**Problem**. Please retype the entries that follow exactly as they are, leaving the images behind.

○ ○ ○

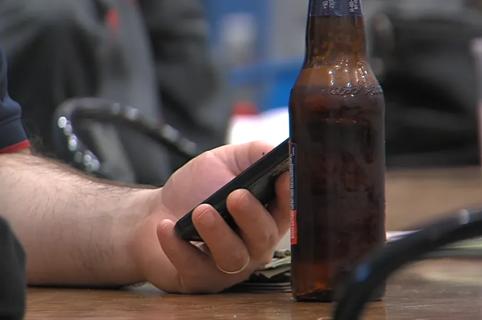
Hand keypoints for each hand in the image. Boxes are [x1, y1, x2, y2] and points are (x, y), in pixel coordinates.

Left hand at [131, 141, 289, 292]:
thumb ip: (254, 154)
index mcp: (266, 216)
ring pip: (234, 258)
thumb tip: (276, 151)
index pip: (287, 210)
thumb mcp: (225, 162)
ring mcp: (229, 267)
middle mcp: (254, 245)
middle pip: (263, 238)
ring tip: (200, 211)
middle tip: (236, 195)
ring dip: (218, 233)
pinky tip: (166, 227)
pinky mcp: (200, 280)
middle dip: (252, 216)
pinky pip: (194, 268)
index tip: (281, 177)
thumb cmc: (197, 187)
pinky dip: (179, 248)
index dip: (288, 196)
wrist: (155, 212)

○ ○ ○

**Completed exercise**.
Hand keypoints for each hand in the image. Boxes are [x1, y1, x2, y2] and points are (x, y), in pixel coordinates.

Left hand at [131, 141, 289, 292]:
thumb ip: (254, 154)
index mcp: (266, 216)
ring pip: (234, 258)
thumb tip: (276, 151)
index pip: (287, 210)
thumb mcp: (225, 162)
ring mcp: (229, 267)
middle mcp: (254, 245)
middle pip: (263, 238)
ring tip: (200, 211)
middle tip: (236, 195)
ring dip: (218, 233)
pinky tip: (166, 227)
pinky mcp: (200, 280)
middle dip: (252, 216)
pinky pip: (194, 268)
index tip: (281, 177)
thumb cmc: (197, 187)
pinky dip: (179, 248)
index dip: (288, 196)
wrist: (155, 212)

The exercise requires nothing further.